- **SOURCE PASSAGE**
# # # # # # #

The Rotary Clubs of Kelowna have partnered with Rotary Clubs across the B.C. Interior to establish a pollinator corridor stretching from Clearwater to Osoyoos to support the growth in populations of bees, butterflies and other pollinators in our valley. Visit these public gardens to see the bee-friendly gardens in person and consider planting a pollinator garden in your own back yard to provide support for theses little heroes, who are suffering from pollution and climate change.

Many of you purchased pollinator-friendly perennials at our recent OXA Spring plant sale, which was our most successful such fund-raising event yet. Thanks so much to all our purchasers, volunteers and partners for their ongoing support.

# # # # # # #

[Raw records]
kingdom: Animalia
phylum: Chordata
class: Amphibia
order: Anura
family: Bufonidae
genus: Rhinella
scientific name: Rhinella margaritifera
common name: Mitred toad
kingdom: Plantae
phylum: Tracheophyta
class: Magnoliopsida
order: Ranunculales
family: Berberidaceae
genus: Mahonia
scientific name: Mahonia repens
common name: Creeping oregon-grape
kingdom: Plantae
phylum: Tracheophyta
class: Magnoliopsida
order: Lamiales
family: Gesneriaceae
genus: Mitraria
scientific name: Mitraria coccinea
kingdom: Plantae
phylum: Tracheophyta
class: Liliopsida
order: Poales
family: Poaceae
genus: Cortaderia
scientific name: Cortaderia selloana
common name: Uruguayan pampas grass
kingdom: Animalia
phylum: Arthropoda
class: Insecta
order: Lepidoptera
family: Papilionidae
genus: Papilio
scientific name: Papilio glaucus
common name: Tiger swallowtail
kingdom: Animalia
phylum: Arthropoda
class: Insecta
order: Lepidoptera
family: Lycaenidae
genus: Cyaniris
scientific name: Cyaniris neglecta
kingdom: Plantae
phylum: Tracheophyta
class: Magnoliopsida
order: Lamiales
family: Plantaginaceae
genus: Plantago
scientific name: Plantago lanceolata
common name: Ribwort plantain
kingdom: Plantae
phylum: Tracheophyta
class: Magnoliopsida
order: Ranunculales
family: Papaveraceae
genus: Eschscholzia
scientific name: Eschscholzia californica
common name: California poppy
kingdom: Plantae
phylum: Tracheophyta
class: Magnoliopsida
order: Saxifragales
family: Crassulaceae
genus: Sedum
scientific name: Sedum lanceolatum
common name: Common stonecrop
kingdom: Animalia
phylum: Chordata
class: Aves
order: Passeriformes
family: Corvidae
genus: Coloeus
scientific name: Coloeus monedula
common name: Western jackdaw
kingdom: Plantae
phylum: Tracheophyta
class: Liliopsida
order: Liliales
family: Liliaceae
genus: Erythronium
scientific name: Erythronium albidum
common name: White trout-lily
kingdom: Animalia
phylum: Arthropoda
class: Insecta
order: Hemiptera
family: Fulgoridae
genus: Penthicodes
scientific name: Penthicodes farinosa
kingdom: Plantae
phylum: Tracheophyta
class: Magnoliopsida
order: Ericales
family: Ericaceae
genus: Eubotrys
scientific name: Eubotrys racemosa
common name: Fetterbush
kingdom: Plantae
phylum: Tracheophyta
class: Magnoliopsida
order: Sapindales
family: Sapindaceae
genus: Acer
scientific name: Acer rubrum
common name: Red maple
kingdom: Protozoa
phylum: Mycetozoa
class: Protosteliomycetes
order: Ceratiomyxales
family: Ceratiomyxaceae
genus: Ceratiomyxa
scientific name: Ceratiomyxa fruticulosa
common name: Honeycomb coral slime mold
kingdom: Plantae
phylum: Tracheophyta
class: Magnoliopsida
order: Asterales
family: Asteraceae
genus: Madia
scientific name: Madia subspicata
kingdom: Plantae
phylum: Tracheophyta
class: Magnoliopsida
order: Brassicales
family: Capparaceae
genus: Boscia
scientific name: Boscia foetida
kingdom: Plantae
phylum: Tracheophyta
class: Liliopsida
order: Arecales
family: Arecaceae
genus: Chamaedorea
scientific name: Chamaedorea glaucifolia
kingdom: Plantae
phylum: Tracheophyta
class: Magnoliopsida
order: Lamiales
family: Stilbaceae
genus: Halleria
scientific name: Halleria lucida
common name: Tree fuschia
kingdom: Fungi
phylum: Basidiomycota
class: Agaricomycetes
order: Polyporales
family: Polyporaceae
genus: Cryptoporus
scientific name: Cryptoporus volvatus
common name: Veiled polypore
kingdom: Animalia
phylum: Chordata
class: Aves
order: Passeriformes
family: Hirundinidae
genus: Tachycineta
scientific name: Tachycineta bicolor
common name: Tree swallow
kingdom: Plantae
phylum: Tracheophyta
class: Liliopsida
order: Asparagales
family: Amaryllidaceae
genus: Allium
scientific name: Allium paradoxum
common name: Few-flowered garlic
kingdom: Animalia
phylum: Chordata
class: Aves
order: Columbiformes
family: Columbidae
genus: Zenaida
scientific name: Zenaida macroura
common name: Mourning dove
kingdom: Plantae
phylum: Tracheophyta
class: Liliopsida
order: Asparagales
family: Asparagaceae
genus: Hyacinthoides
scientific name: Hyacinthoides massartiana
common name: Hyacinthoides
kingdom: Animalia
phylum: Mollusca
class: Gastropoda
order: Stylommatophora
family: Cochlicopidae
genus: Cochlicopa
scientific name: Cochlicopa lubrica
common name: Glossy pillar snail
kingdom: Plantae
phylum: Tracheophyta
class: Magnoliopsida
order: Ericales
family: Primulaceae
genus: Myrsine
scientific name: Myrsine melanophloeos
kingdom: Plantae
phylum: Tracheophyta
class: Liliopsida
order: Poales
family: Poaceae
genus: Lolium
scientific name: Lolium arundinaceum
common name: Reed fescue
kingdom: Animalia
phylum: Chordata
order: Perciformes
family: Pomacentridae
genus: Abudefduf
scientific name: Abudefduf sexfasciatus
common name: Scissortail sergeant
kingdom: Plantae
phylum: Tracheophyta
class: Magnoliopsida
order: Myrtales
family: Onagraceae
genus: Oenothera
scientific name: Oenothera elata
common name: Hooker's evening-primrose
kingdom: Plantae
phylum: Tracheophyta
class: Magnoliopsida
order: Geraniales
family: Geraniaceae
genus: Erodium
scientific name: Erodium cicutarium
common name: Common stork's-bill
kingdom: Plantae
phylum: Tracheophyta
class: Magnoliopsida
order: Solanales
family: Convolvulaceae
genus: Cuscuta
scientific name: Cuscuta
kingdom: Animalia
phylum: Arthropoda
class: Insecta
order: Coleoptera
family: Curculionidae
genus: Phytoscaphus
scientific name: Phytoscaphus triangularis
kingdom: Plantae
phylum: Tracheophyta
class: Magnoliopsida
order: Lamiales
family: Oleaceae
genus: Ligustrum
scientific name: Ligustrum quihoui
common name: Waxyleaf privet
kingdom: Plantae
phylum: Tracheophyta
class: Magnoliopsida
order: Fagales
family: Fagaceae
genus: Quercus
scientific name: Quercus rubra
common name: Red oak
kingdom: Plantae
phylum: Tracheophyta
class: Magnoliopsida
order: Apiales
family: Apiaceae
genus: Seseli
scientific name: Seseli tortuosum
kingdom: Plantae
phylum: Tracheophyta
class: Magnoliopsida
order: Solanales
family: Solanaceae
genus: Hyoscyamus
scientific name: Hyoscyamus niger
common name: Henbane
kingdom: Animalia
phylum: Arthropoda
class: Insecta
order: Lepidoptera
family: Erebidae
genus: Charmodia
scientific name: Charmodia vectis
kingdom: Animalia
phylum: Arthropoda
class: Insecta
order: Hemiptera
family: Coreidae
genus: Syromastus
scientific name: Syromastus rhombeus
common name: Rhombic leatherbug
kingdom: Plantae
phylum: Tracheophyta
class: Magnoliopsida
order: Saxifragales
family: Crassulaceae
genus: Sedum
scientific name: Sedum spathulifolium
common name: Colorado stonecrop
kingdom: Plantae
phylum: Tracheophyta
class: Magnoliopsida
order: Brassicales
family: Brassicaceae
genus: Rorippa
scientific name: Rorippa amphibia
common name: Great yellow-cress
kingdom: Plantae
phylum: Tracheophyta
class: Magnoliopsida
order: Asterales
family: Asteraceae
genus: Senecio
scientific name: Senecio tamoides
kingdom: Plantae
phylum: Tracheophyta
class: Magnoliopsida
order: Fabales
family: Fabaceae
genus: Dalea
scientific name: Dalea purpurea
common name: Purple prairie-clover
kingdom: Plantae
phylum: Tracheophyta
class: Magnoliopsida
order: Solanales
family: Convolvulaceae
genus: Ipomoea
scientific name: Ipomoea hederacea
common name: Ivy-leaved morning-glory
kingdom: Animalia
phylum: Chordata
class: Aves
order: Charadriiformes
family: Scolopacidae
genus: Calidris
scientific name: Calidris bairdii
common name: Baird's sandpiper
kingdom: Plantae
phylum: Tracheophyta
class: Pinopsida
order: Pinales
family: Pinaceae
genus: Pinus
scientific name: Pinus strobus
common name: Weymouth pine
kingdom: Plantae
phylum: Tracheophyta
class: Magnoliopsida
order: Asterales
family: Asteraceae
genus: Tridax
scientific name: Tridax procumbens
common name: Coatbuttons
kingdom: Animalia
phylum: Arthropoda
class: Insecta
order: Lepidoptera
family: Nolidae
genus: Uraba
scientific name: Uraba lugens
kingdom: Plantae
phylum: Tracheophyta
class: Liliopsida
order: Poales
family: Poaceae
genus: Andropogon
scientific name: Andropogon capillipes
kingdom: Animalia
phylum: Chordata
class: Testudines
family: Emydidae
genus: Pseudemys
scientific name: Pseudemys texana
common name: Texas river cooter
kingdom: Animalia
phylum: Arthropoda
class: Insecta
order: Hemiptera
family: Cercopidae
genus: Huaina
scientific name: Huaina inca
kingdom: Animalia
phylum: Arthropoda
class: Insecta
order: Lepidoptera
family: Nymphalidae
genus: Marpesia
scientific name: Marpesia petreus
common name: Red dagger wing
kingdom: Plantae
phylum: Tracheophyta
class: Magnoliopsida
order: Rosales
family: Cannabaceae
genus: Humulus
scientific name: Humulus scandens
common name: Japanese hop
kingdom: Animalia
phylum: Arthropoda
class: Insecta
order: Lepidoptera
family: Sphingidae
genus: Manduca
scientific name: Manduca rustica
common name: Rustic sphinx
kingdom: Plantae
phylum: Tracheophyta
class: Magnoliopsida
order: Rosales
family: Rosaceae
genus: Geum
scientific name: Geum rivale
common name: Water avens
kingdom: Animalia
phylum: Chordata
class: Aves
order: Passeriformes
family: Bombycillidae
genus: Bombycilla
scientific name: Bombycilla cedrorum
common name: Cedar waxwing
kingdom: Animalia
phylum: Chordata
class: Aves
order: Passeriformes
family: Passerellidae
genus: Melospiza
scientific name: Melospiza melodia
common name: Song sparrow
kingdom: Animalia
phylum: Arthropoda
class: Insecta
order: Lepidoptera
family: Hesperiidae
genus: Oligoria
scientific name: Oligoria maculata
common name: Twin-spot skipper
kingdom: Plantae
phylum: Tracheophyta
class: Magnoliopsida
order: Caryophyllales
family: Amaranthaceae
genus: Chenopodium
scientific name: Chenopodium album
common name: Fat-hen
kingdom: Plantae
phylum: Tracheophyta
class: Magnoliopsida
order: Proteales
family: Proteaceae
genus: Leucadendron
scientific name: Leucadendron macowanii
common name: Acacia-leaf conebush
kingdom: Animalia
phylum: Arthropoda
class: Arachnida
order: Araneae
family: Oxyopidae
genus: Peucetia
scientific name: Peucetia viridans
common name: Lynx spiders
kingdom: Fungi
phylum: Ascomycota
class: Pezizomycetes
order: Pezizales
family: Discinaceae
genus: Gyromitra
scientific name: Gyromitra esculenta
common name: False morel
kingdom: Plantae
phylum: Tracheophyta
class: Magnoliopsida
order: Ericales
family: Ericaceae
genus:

# # # # # # #

- **WORK TO DO**
1. According to the pollinator passage, why should readers plant a pollinator garden in their own back yard?
2. In the pollinator passage, between which two places does the pollinator corridor stretch?

- **OUTPUTS**
1. A pollinator garden provides support for bees, butterflies and other pollinators, which are suffering from pollution and climate change.

2. It stretches from Clearwater to Osoyoos.